A menina do ABC paulista

Nasci em São Bernardo do Campo em 1978, sou filha do ABC Paulista e de migrantes nordestinos em São Paulo. Cresci em uma escola que os meus amigos e amigas riam de mim e me criticavam quando usava a camiseta com o desenho do Henfil, em 1989, nas primeiras eleições de Lula para Presidente, com a seguinte frase: "A esperança está presente, Lula Presidente!" Lula demorou ainda muitos anos para chegar ao poder, ele era trabalhador, metalúrgico, nordestino, não tinha ao seu lado o poder econômico dos grandes grupos de empresários, latifundiários e da mídia brasileira, foi construindo sua militância e liderança política com a base. Concordo que em muitos momentos teve que fazer certas alianças que custaram muito caro a todos nós, concordo que recuou em muitas políticas que transformariam estruturalmente o nosso país e que seria impossível serem levadas até o fim por conta das pressões desse mesmo grupo que agora o manda prender injustamente.

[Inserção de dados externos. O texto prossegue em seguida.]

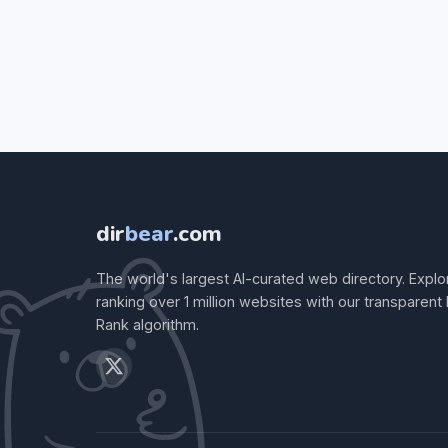
dir
bear
.com
The world's largest AI-curated web directory. Explo
ranking over 1 million websites with our transparent
Rank algorithm.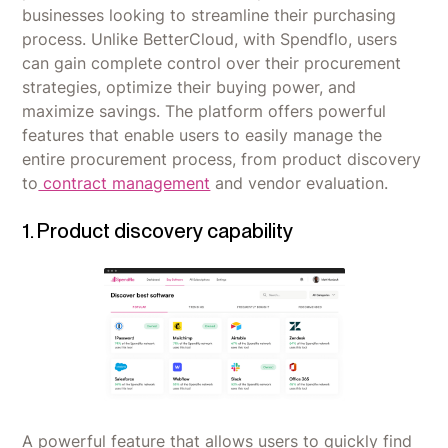
businesses looking to streamline their purchasing
process. Unlike BetterCloud, with Spendflo, users
can gain complete control over their procurement
strategies, optimize their buying power, and
maximize savings. The platform offers powerful
features that enable users to easily manage the
entire procurement process, from product discovery
to
contract management
and vendor evaluation.
1. Product discovery capability
A powerful feature that allows users to quickly find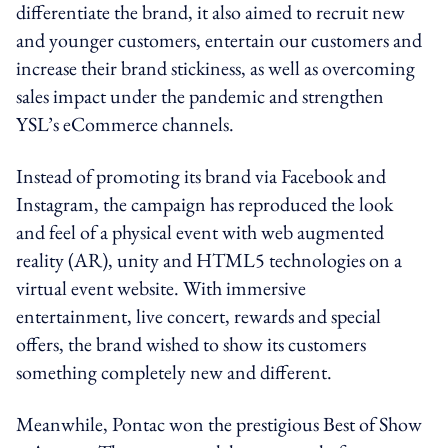
differentiate the brand, it also aimed to recruit new
and younger customers, entertain our customers and
increase their brand stickiness, as well as overcoming
sales impact under the pandemic and strengthen
YSL’s eCommerce channels.
Instead of promoting its brand via Facebook and
Instagram, the campaign has reproduced the look
and feel of a physical event with web augmented
reality (AR), unity and HTML5 technologies on a
virtual event website. With immersive
entertainment, live concert, rewards and special
offers, the brand wished to show its customers
something completely new and different.
Meanwhile, Pontac won the prestigious Best of Show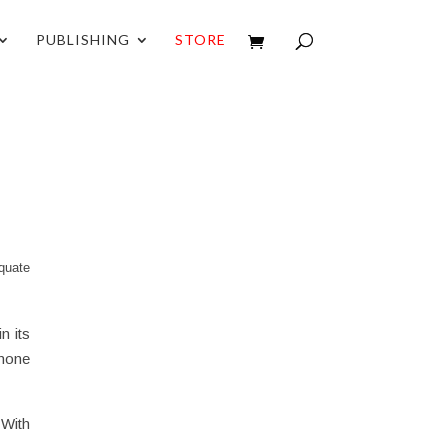
PUBLISHING
STORE
quate
n its
 none
 With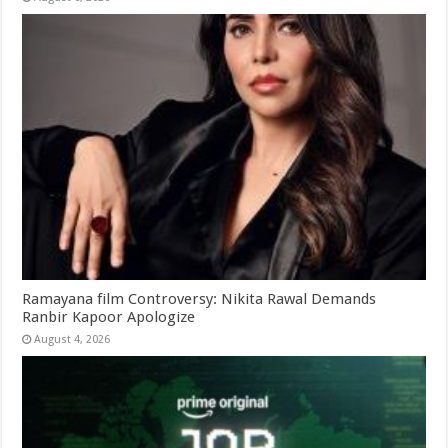
Ramayana film Controversy: Nikita Rawal Demands
Ranbir Kapoor Apologize
August 4, 2026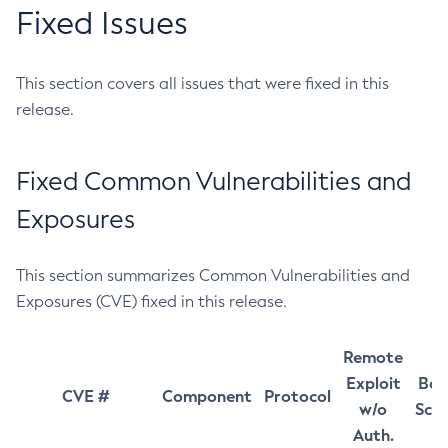
Fixed Issues
This section covers all issues that were fixed in this
release.
Fixed Common Vulnerabilities and
Exposures
This section summarizes Common Vulnerabilities and
Exposures (CVE) fixed in this release.
Remote
Exploit
Bas
CVE #
Component
Protocol
w/o
Sco
Auth.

Ainda assim, as transformações na sociedade brasileira que vimos nas universidades, na dimensão político-econômica e na sociedade em geral são inegáveis, são inclusive objeto de prêmios e de pesquisas internacionais. Ver hoje Lula sendo preso é uma dor imensa, por mim, pelos meus filhos, pela memória de tantos que morreram e lutaram durante a ditadura para que tivéssemos um estado democrático de direito. Sinto ainda mais por ver tantas pessoas aplaudindo esse triste desfecho. Os maiores especialistas e juristas do país e do mundo, que são respeitados tanto por sua competência teórica, quanto ética afirmam que o que está acontecendo com Lula é um ataque à democracia brasileira em proporções desastrosas que serão estudadas e sentidas pelas próximas gerações. Não ter consciência dessa dimensão política e histórica é sujar as mãos de sangue. Todos nós pagaremos o pato, e as próximas gerações também. Por um instante me senti novamente como aquela menina na 5ª série, que sofria racismos e preconceitos de todos os tipos tão injustamente, que morava no bairro pobre e afastado do centro de Santo André, aquela da qual riam do cabelo, da herança nordestina e quando defendia uma sociedade mais justa e igualitária. Me senti novamente violentada por pensar diferente da maioria dos meus colegas com uma origem e classe social diferentes das minhas. Violentada por viver em um país no qual as pessoas são presas simplesmente por defenderem um projeto político, econômico, social, civilizatório e cultural diferente daquele das elites políticas e econômicas desse país, que estão no poder há séculos. Senti medo. Por mim, pelos meus, por todos nós, senti medo por ser uma mulher negra que tanto luta para ter voz e lembrar do que aconteceu com Marielle Franco, executada por defender os que mais sofrem com esse golpe e a intervenção militar na favela. Fechei os olhos e respirei fundo. Lembrei da esperança que tantos companheiros e companheiras que lutaram e morreram nesse país transmitia a todos nós mesmo quando corriam risco de vida. A vida só tem sentido se sabemos pelo que lutamos, se sabemos quem somos. Tenho muito orgulho da minha trajetória, não sou mais uma menina, sou uma mulher, sou uma professora, uma doutora, trabalho em uma universidade, estudo, pesquiso, formo pessoas, tenho a mesma consciência de classe, racial e étnica de quando tinha 11 anos.
Vou continuar lutando, sei que estou do lado daqueles que mais sofrem nesse país: dos negros/as, dos pobres, quilombolas, indígenas, sem-teto, mulheres, trabalhadores, comunidade LGBTTI, nordestinos, assentados, ribeirinhos, caiçaras, deficientes, da juventude negra cotidianamente assassinada, das crianças que trabalham, dos movimentos sociais, do meu povo. No futuro olharei para os meus filhos, netos e bisnetos e direi a eles que não fui omissa, que reconheço as minhas origens e a minha identidade, direi a eles que estive ao lado daqueles que clamam por justiça e liberdade há séculos, que sou e sempre serei defensora dos direitos humanos. E desejo que, como em 1989 não percamos a fé, pois tudo isso que está acontecendo hoje é para evitar novamente que a esperança esteja presente. Lula Presidente.